TASK TO COMPLETE: Collect all lines below with the string "EXERCICES".

--------------------

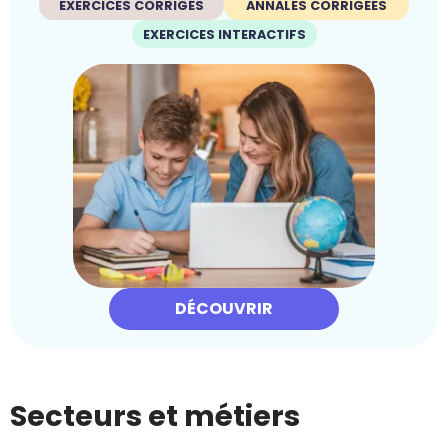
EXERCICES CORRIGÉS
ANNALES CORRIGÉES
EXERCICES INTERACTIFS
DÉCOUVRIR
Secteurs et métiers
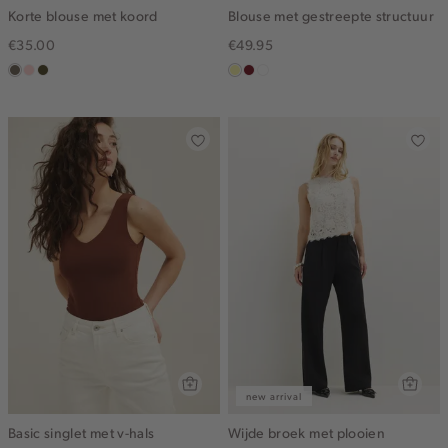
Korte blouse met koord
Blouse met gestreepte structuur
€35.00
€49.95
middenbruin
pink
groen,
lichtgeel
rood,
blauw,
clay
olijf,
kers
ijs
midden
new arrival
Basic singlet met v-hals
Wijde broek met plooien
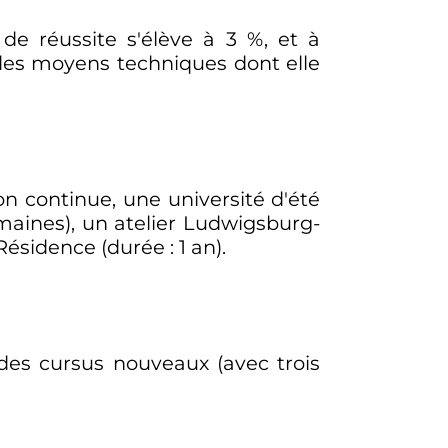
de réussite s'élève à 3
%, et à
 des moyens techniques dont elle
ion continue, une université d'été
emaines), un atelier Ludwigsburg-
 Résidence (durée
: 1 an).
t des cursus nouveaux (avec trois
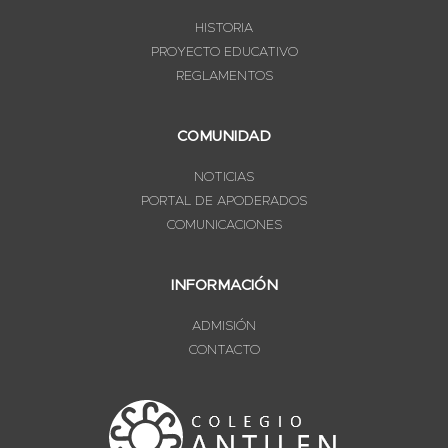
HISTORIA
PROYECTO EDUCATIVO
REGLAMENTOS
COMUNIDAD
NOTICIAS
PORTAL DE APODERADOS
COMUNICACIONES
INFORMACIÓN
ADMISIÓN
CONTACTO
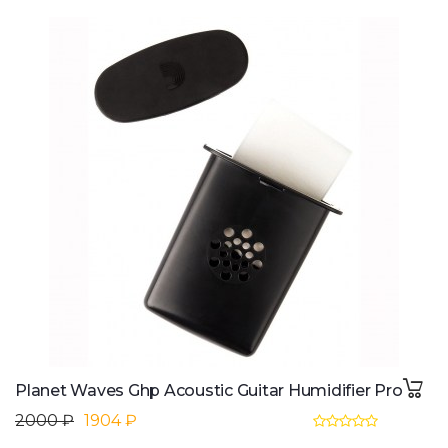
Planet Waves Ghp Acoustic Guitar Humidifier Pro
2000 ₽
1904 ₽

--------------------

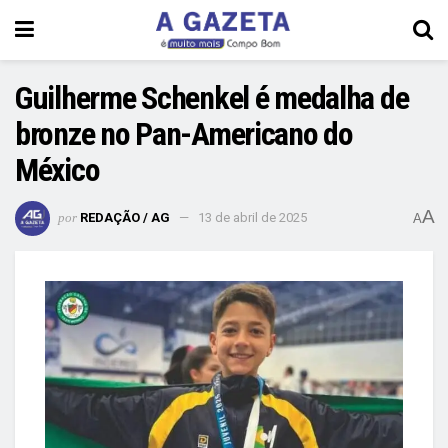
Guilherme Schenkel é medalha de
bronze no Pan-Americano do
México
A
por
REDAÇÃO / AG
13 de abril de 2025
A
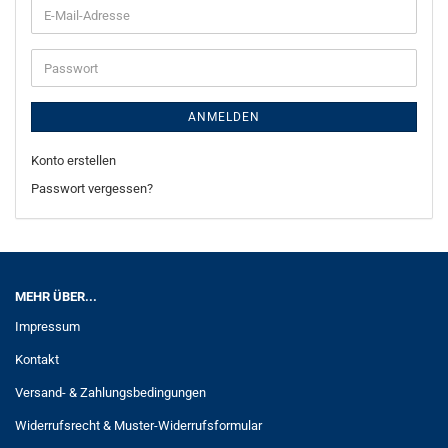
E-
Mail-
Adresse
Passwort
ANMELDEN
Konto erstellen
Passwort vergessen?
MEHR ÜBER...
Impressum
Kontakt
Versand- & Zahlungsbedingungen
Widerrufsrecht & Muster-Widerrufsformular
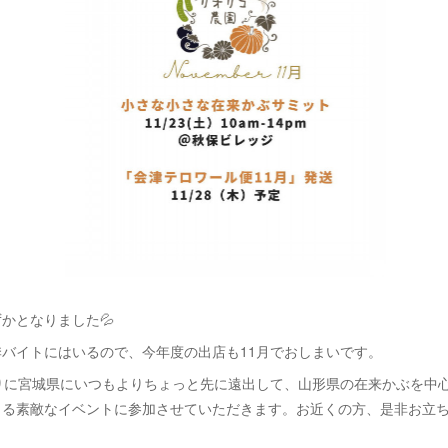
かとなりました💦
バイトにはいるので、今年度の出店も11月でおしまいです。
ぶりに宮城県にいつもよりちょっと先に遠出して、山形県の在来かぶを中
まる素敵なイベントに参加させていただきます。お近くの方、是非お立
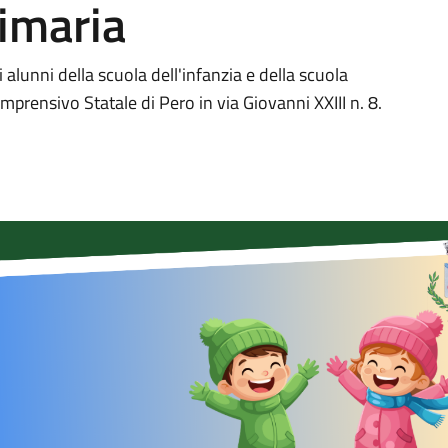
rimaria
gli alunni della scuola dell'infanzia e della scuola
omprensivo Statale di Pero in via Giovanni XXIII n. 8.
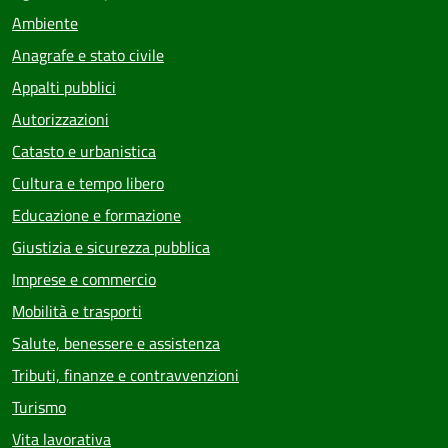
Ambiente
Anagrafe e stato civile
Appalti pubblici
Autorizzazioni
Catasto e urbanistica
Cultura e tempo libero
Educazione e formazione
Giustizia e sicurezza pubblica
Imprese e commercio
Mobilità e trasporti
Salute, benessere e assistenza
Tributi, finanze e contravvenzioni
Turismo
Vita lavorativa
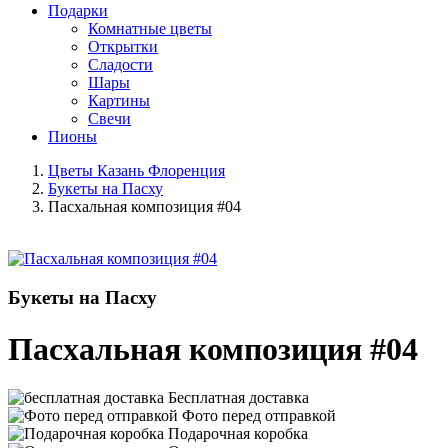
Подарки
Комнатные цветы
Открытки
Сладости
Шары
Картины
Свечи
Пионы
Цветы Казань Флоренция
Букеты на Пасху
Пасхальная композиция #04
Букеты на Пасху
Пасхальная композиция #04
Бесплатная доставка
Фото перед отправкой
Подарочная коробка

--------------------

EXERCISE RESULT:
EXERCICES CORRIGÉS
EXERCICES INTERACTIFS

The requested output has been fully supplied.